== TESTO FORNITO

Considerando la prima “D”, diabete, le statistiche informano che il suo peso globale nel mondo è notevole, calcolato in 333 milioni di persone nel 2005, asceso a circa 435 nel 2015, con un incremento quindi del 30.6%, e con un aumento della mortalità conseguente alla malattia stessa da 1.2 a 1.5 milioni di casi.
In Italia Enzo Bonore, presidente della Società di Diabetologia, riferisce un’incidenza di 1.5 milioni di casi nel 1985 (circa il 2.5% della popolazione) e di 4 milioni attualmente, cui andrebbe aggiunto un milione di casi non diagnosticati, per un totale di 5 milioni (8.3% della popolazione). Percentuale quindi più che triplicata in trent’anni e che, secondo le extrapolazioni statistiche basate sul suo andamento, raggiungerebbe l’11% nel 2030, ossia 7 milioni.

Una malattia senza dubbio frequente, che si manifesta soprattutto nell’età adulta e avanzata, generata sia da fattori famigliari che dalle cattive abitudini alimentari, le quali si sono a loro volta inserite nella trasmissione genetica. Il diabete, distinto nel tipo 1, detto anche giovanile e più collegato ai fattori ereditari, e nel tipo 2, detto senile e più dipendente da quelli alimentari, il quale però è presente in misura preoccupante anche nei giovani, come ci documenta un recente studio svedese, nel quale la sua incidenza nei primi 19 anni di vita è aumentata, nel decennio 2002-2012, da 28  a 34 casi su 100.000 soggetti di quell’età.

La seconda “D” riguarda le malattie collegate a questo disturbo metabolico, che sono in particolare quelle cardiovascolari con l’infarto in pole position. E che sono state ben analizzate da un altro studio svedese nel periodo 1998-2014, dal quale risulta che, dati i progressi medici, la mortalità cardiaca è scesa di ben 136 casi annuali su 10.000 diabetici, con migliori risultati per il tipo 2, che è meglio gestibile con le raccomandazioni sullo stile di vita, rispetto al tipo 1 che dovrebbe rivalersi di più sui cromosomi e sugli antenati. Lo stile di vita tuttavia è ancora poco considerato ed è perciò che la medicina insiste nel cambiare certe abitudini alimentari.

La terza “D” infatti è la dieta, che ci riporta ai secolari consigli di evitare gli zuccheri puri, le bibite dolci, contenere i farinacei, non ingrassare e fare attività fisica. Tutti sacrosanti, ma che oggi ci vengono proposti con migliori cognizioni in una specie di dieci comandamenti, dettati da Renata Micha e dal suo gruppo del Nutrition Science di Boston. I quali, analizzando la mortalità per cause metaboliche e cardiovascolari negli USA durante il dodicennio 2000-2012, ne hanno calcolato l’influenza delle abitudini sbagliate, che sono per importanza e in misura via via decrescente:

1- il troppo sale dei cibi;
2- lo scarso uso di noci e affini;
3- l’eccesso di carne;
4- lo scarso uso di pesce e dei cibi ricchi di omega 3 (salmone, tonno, ecc.);
5- la poca verdura e 6- poca frutta;
7- le bevande zuccherate;
8- gli scarsi cereali;
9- i pochi grassi insaturi (oli di oliva o vegetali);
10- le carni rosse, ribadite per esaltarne la loro peggiore influenza osservata in questa analisi dei ricercatori del Massachusetts.

====
== DATI DA ESAMINARE

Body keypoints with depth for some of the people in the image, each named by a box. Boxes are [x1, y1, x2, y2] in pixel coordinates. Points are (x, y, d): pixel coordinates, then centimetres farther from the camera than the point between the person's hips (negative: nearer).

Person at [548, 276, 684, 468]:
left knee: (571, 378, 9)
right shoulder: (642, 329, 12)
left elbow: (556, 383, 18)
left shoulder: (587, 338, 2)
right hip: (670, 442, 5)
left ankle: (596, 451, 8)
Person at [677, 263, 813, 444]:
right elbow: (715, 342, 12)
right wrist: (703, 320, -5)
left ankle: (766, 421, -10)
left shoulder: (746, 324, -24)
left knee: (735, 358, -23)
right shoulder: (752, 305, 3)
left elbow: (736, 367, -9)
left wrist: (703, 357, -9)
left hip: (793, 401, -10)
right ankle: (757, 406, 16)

====

- USA LE INFORMAZIONI
A - Nel testo sul diabete, quale abitudine sbagliata si trova al primo posto nell'elenco?
B - Riporta dal testo sul diabete il brano da "In Italia Enzo" a "ossia 7 milioni.".
C - Secondo il testo sul diabete, perché il calo della mortalità cardiaca ha dato risultati migliori nel diabete di tipo 2? Rispondi in una o due frasi.
Le righe non servono a nulla in questo lavoro.

- RISPOSTE AI COMPITI
A - Il troppo sale dei cibi.

B -
In Italia Enzo Bonore, presidente della Società di Diabetologia, riferisce un’incidenza di 1.5 milioni di casi nel 1985 (circa il 2.5% della popolazione) e di 4 milioni attualmente, cui andrebbe aggiunto un milione di casi non diagnosticati, per un totale di 5 milioni (8.3% della popolazione). Percentuale quindi più che triplicata in trent’anni e che, secondo le extrapolazioni statistiche basate sul suo andamento, raggiungerebbe l’11% nel 2030, ossia 7 milioni.

C - Il tipo 2 si gestisce meglio seguendo le raccomandazioni sullo stile di vita. Il tipo 1, invece, dipende di più dai cromosomi e dagli antenati.